Thursday, December 29, 2005

Hope, Renewal and Risk

My Christmas card to my friends this year included Jean Giono's The Man Who Planted Trees. The writer is French and the story parallels the American story of Johnny Appleseed. The narrator is a young man who observes the main character, Elzeard Bouffier, singlehandedly reforestate a region of France that has been stripped bare by charcoal burners. As a result of the reforestation the destitute inhabitants are transformed as life and hope returns to the land. A nice story. A fun story. Kind of simplistic and very romantic.

There were three really important messages I got out of this short book that have parallels with investing in emerging companies. The man who planted trees knew: 1) that what he was doing was vital but he did it with utter humility, 2) his math told him that one or two seeds out of twenty would mature, and 3) that his perspective was long and therefore he was extremely patient.
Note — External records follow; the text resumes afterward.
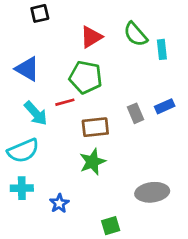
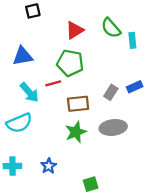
blue triangle: (27, 69) -> (23, 56), turned -40
gray rectangle: (136, 113) -> (111, 92), turned 56
cyan cross: (22, 188) -> (12, 166), moved
gray ellipse: (152, 192) -> (113, 127), moved

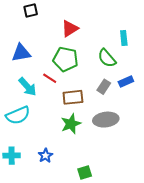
green semicircle: (111, 28) -> (107, 58), moved
red line: (53, 83) -> (50, 78), turned 48

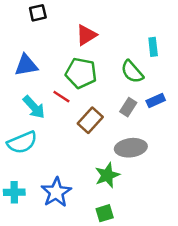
brown rectangle: (73, 97) -> (90, 120), turned -42
green star: (71, 124) -> (107, 175), moved
blue star: (45, 156) -> (56, 192), size x1.6

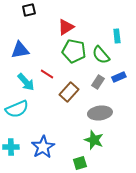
green pentagon: (81, 73) -> (74, 51), moved
green star: (107, 175) -> (94, 140), moved, turned -30

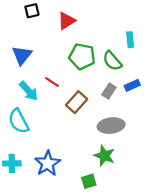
red triangle: (66, 27) -> (67, 21), moved
blue triangle: (20, 50) -> (22, 55), turned -42
cyan semicircle: (17, 109) -> (19, 121), turned 85

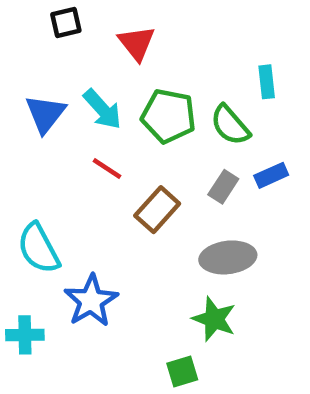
red triangle: (67, 21) -> (137, 43), turned -36
cyan arrow: (29, 91) -> (102, 109), moved
blue star: (48, 163) -> (91, 301), moved

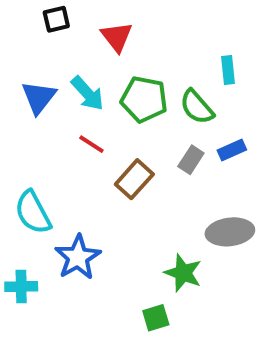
gray ellipse: (228, 257) -> (230, 232), moved

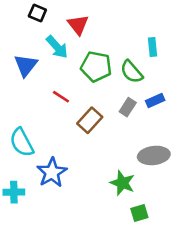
black square: (56, 19) -> (37, 13), turned 36
cyan arrow: (88, 93) -> (57, 47), moved
green square: (156, 318) -> (139, 213), moved

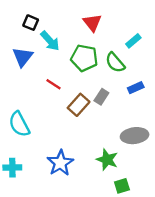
black square: (37, 13) -> (31, 23), moved
red triangle: (78, 25) -> (92, 23), moved
cyan rectangle: (152, 47) -> (133, 41), turned 56
gray rectangle: (128, 107) -> (101, 97), moved
blue star: (52, 172) -> (60, 163), moved

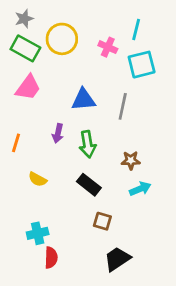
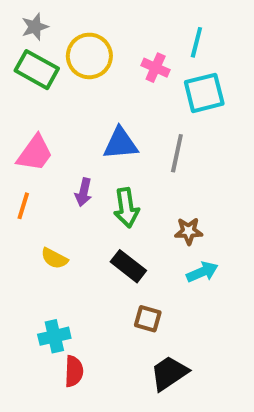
pink trapezoid: (28, 88) -> (35, 153), moved

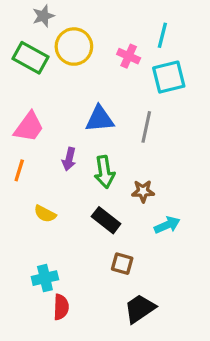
gray star: (35, 27) -> (43, 16), moved
brown star: (189, 231) -> (143, 191), moved

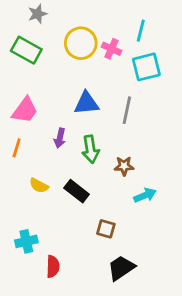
yellow circle: (74, 47) -> (81, 43), moved
black rectangle: (106, 220) -> (77, 191), moved
cyan cross: (45, 278) -> (26, 241), moved

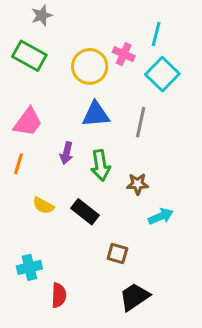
yellow circle: (81, 43) -> (90, 66), moved
cyan square: (146, 67) -> (162, 74), turned -32

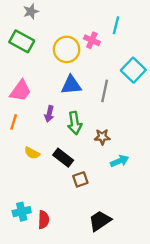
cyan square: (162, 74) -> (133, 70), moved
brown square: (117, 253) -> (80, 179), moved, turned -35
cyan cross: (29, 267) -> (22, 212), moved

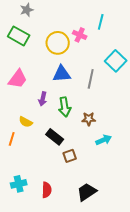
orange line: (14, 122) -> (12, 139), moved
yellow semicircle: (32, 153) -> (26, 122), moved
red semicircle: (44, 220) -> (47, 190), moved

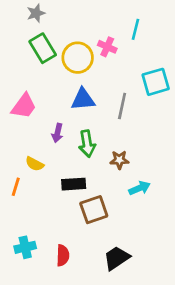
green rectangle: (19, 36) -> (43, 48), moved, turned 30
cyan square: (116, 61) -> (156, 82), turned 30
black rectangle: (55, 137) -> (74, 184), turned -42
brown square: (70, 156) -> (94, 210), size x1.5

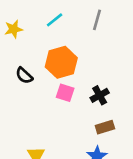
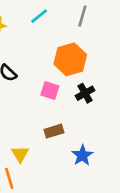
orange hexagon: (61, 62) -> (70, 59), moved
brown rectangle: (105, 127) -> (54, 131), moved

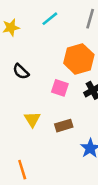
yellow triangle: (20, 154) -> (32, 119), moved

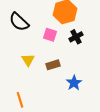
black semicircle: (21, 72) -> (19, 22), size x1.5

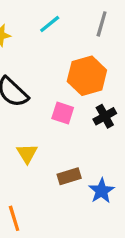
brown rectangle: (53, 65) -> (69, 176), moved

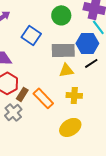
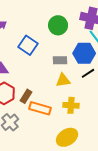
gray rectangle: (63, 50) -> (60, 60), size x0.6
brown rectangle: (22, 94) -> (26, 96), moved
orange rectangle: (43, 98) -> (40, 108), turned -30

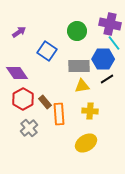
gray rectangle: (60, 60) -> (79, 66), size x1.5
brown rectangle: (26, 96) -> (45, 102), turned -72
orange rectangle: (40, 108) -> (59, 114), turned 70

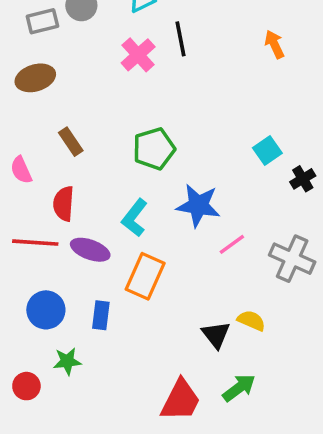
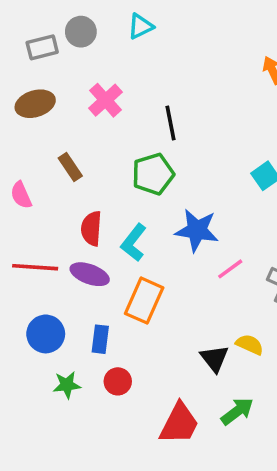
black line: (181, 39) -> (170, 123), moved
pink cross: (138, 55) -> (105, 100), moved
red semicircle: (64, 204) -> (91, 228), moved
red circle: (26, 386) -> (118, 381), moved

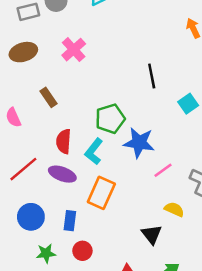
black line: (170, 123) -> (152, 76), moved
green pentagon: (153, 174) -> (110, 119), moved
red line: (35, 267) -> (23, 169), turned -44
yellow semicircle: (250, 344) -> (174, 209), moved

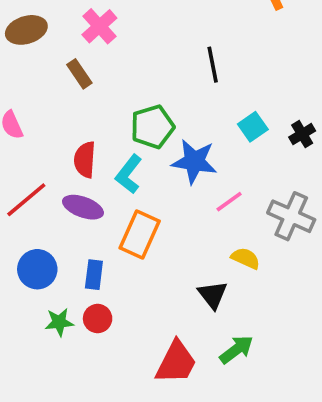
brown rectangle: (49, 97) -> (79, 74), moved
cyan square: (188, 104) -> (253, 127), moved
red circle: (82, 251) -> (98, 319), moved

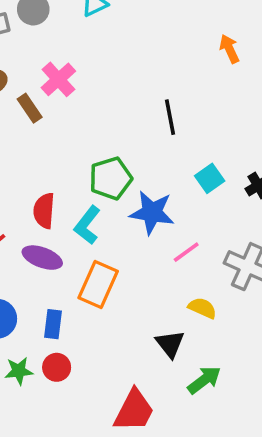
brown rectangle: (79, 74) -> (30, 108), moved
green arrow: (236, 350) -> (204, 380), moved

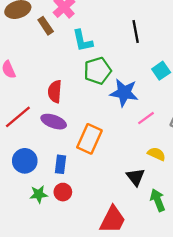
cyan L-shape: (87, 225) -> (83, 41), moved, turned -50
green arrow: (204, 380) -> (158, 200), turned -75

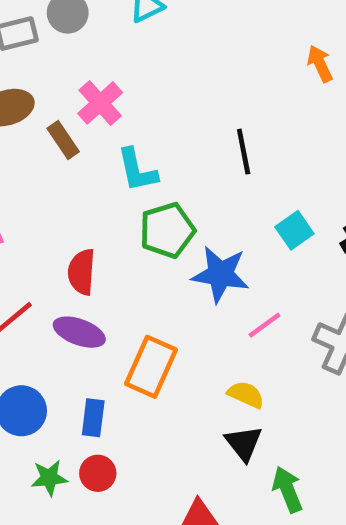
yellow semicircle: (156, 154) -> (246, 395), moved

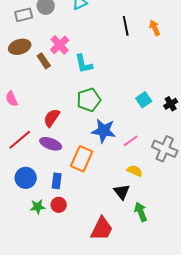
black line: (244, 152) -> (126, 26), moved
cyan L-shape: (137, 170) -> (84, 64), moved
red semicircle: (82, 272) -> (52, 118), turned 30
blue star: (220, 274) -> (104, 131), moved
yellow semicircle: (246, 395) -> (135, 171), moved

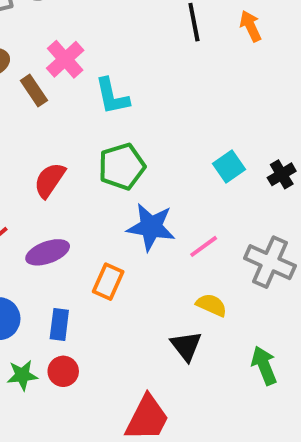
red semicircle: (52, 118) -> (50, 180), moved
purple ellipse: (51, 144) -> (48, 252), turned -40
orange rectangle: (82, 159) -> (108, 282), size x0.7
green arrow: (141, 212) -> (264, 365), moved

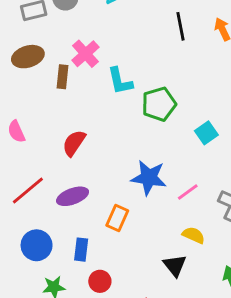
brown rectangle: (34, 90) -> (62, 77), turned 40
green pentagon: (122, 167) -> (159, 104), moved
red circle: (63, 371) -> (100, 281), moved

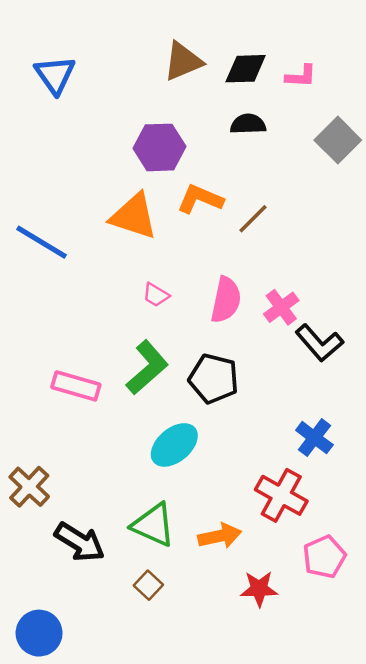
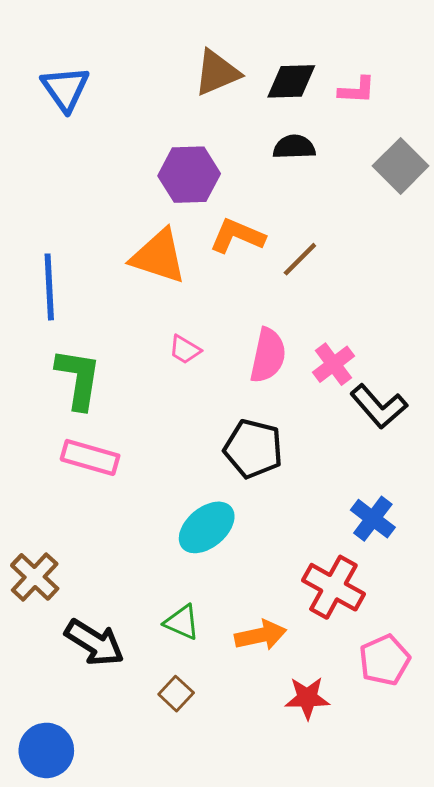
blue line: (41, 242) -> (49, 287), turned 56
green L-shape: (147, 367) -> (78, 379), moved, turned -40
green triangle: (153, 525) -> (182, 622), size x0.7

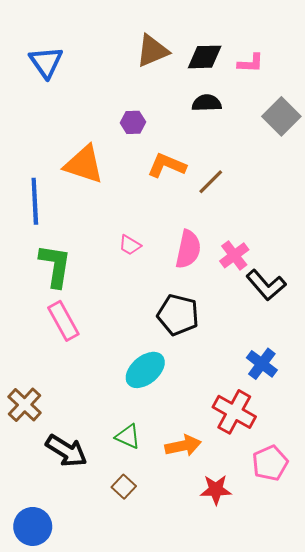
purple hexagon: (189, 175) -> (133, 122), size x0.6
orange triangle: (159, 256) -> (84, 164), moved
pink rectangle: (90, 457) -> (63, 321), turned 45

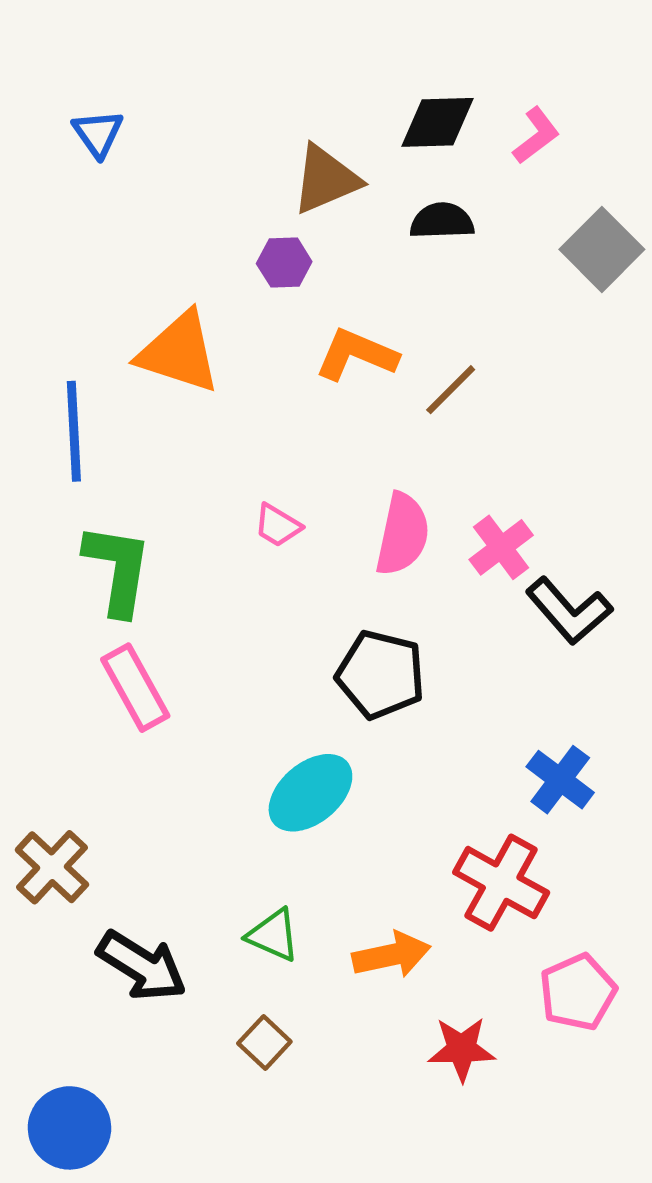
brown triangle: (152, 51) -> (326, 179), moved
blue triangle: (46, 62) -> (98, 133), size x0.7
pink L-shape: (251, 63) -> (536, 136), turned -40

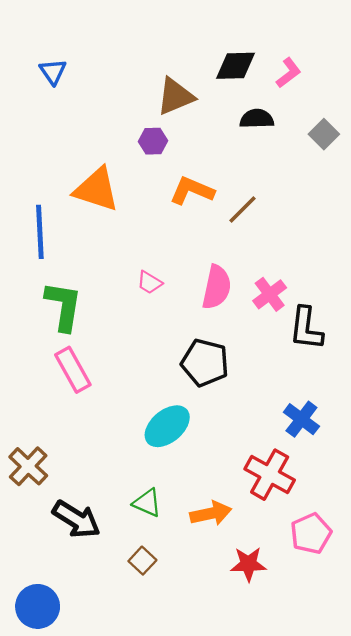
black semicircle: (442, 221) -> (257, 119), moved
gray square: (602, 249) -> (324, 134), size x0.7
black L-shape: (569, 611) -> (306, 328), turned 48

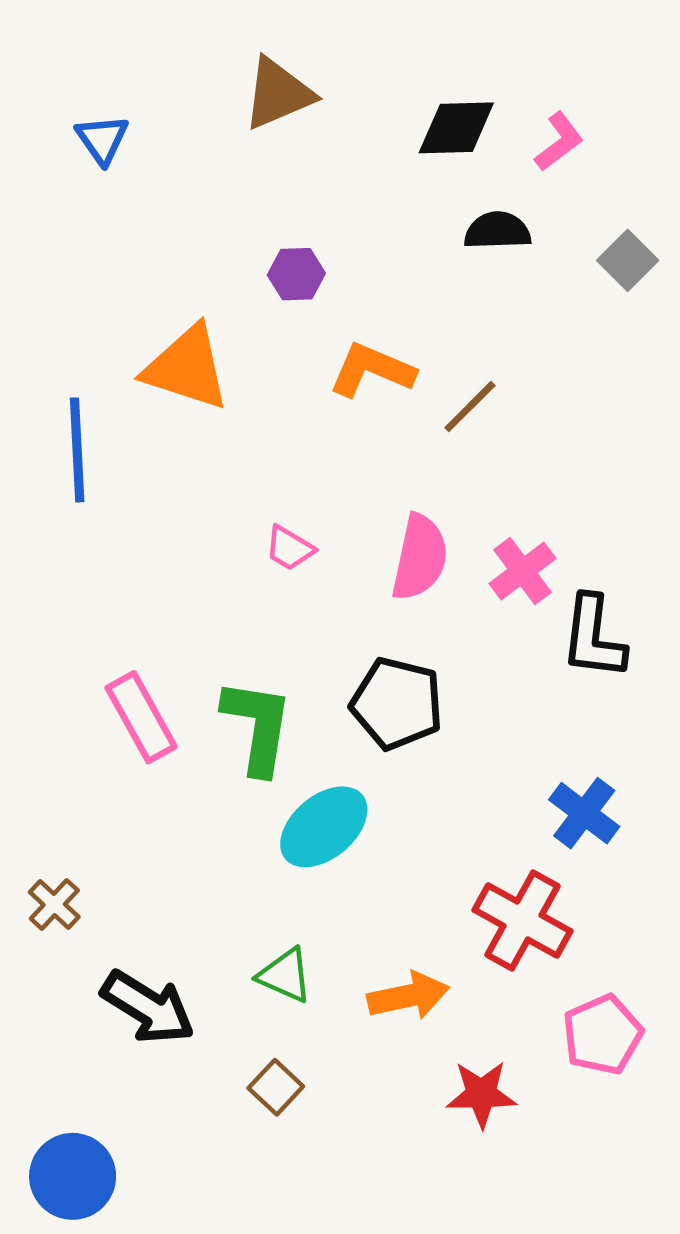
brown triangle: (175, 96) -> (278, 94), moved
green L-shape: (63, 306) -> (258, 726), moved
brown cross: (28, 466) -> (54, 904), size x0.7

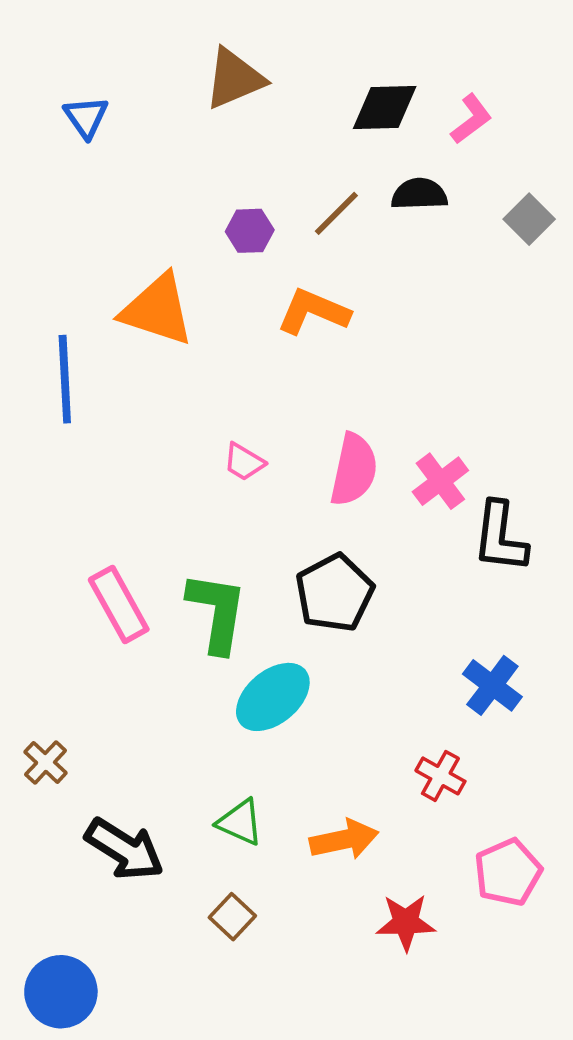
brown line: (470, 407) -> (336, 213), moved
black pentagon: (397, 703) -> (334, 593), turned 30
red cross: (523, 920) -> (440, 776), size x0.6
I sent The Man Who Planted Trees to my friends because we all have a passion for supporting entrepreneurs to create really important new businesses. The things I have learned over the past year are:

1) What we do is really important, but to the extent we let others take credit we can be more successful. People create wealth and talented people, people with vision and determination,will create extraordinary wealth that ripples through the economy, which will affect thousands and sometime millions of people...

2) Failure must be part of your investing strategy therefore diversification is essential.

3) Truth in investing is time related. The same investment can seem wrong over 12 months but brilliant in 36 months.

Over the last three years I have been exposed to the biotech institutional investment community. They are very smart people, often very self impressed and also incredibly jaded. I think institutional venture investing is in crisis. The world has changed. In the early eighties biotech VCs were able to invest $10 million to take a drug into phase I trials and then take the Company public at a $100 million valuation before they knew whether the drug was effective. Investors were really buying into the idea of the biotech revolution more than the specific products or risks of a clinical trial. Today public investors are only willing to invest if the drug is in late stage or approved. This means that VCs now must invest $200 million and if they are successful they can take the Company public for a $150 million. Not a very attractive business model. The VCs have reacted by funding fewer companies but investing more money. Intuitively this seems like a mistake as I find most businesses prevail for often impossible-to-predict reasons. They remind me a lot of the big US studios in the 1970's that brought us big-budget disaster films like The Poseidon Adventure, Towering Inferno and Earthquake. Then unpredictably, a director named George Lucas brought us a small film with an $8.5 million budget called Star Wars that brought audiences a story of hope, good triumphing over evil and renewal, and the US film industry was transformed.

I would like to think that one or two of the companies Edson Moore is funding, all of which couldn't get the attention of the big VCs, have a chance to be the Star Wars companies whose success will bring on a new era where funding small companies with big dreams is easier and more rewarding.